Von einigen Biopolymeren abgesehen, sind grundsätzlich neue Polymere seit Mitte der 1990er Jahre nicht mehr in industriellen Maßstab gelangt. Daher steht heute die Modifizierung und Additivierung und Funktionalisierung von Rohpolymeren zu maßgeschneiderten Compounds für bestimmte Anwendungen oder Eigenschaften im Mittelpunkt der Aktivitäten der Werkstoffindustrie. Aktuelle Aufgabenschwerpunkte sind die Zulassungen für den Kontakt mit Lebensmitteln oder Trinkwasser und als Medizinprodukte, die chemische Beständigkeit z.B. gegen Kosmetika oder Chemikalien sowie die Stabilisierung gegen immer höhere Dauergebrauchs- und Spitzentemperaturen, beispielsweise in der Elektronik oder Beleuchtung.
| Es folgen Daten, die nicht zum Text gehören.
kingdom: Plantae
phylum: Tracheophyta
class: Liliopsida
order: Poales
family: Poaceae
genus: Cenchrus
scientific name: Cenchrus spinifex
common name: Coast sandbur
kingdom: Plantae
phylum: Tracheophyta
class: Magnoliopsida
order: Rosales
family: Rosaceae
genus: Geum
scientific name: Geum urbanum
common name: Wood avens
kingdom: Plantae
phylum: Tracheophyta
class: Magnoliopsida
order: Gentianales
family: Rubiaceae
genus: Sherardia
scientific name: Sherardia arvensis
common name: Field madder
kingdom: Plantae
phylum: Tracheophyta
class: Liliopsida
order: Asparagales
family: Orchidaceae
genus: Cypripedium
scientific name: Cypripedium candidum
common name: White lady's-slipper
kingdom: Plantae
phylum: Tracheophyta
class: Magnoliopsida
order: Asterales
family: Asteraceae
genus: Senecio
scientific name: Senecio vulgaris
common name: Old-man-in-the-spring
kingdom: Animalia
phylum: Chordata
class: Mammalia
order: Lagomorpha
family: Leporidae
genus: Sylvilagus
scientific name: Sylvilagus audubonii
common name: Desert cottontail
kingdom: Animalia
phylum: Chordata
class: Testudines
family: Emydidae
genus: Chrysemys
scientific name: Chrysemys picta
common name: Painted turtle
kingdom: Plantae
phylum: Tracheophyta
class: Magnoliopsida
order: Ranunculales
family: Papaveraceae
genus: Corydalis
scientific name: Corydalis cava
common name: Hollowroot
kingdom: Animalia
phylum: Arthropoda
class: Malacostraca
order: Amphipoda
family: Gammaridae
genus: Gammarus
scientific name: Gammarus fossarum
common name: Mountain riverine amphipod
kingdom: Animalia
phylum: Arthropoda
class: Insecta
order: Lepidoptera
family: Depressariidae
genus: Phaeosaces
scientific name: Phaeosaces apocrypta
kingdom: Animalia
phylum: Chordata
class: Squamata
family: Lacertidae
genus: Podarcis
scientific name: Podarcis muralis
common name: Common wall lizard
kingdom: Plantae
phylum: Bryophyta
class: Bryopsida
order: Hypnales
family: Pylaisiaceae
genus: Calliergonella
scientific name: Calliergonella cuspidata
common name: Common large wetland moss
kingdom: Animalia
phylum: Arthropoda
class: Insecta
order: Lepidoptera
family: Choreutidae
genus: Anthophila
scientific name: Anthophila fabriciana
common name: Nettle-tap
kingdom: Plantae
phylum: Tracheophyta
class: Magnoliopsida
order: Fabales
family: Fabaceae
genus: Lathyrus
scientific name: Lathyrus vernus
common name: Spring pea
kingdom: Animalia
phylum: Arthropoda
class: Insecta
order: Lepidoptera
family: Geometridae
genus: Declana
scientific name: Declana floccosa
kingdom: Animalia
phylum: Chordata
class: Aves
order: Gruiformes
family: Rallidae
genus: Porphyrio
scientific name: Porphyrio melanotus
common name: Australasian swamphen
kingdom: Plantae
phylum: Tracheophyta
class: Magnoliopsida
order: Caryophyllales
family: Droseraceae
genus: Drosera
Neben der einstellbaren Wärmeleitfähigkeit sind oft auch einstellbare elektrische Leitfähigkeiten bzw. elektrische Widerstände gefordert. Ähnliches gilt auch für Anwendungen aus Kautschuk: Viel Know-how stecken die Compoundeure in ihre Mischungen, wenn es um die Trinkwasserzulassung oder die Flammschutzausrüstung geht. Gummi-Applikationen in der Nähe von Verbrennungsmotoren erfordern eine Beständigkeit gegen immer höhere Dauergebrauchs- und Spitzentemperaturen sowie gegen aggressive Medien. Nicht nur bei Elektrofahrzeugen sind besonders energieeffiziente Reifen gefragt, welche die Haftung steigern und den Rollwiderstand verringern.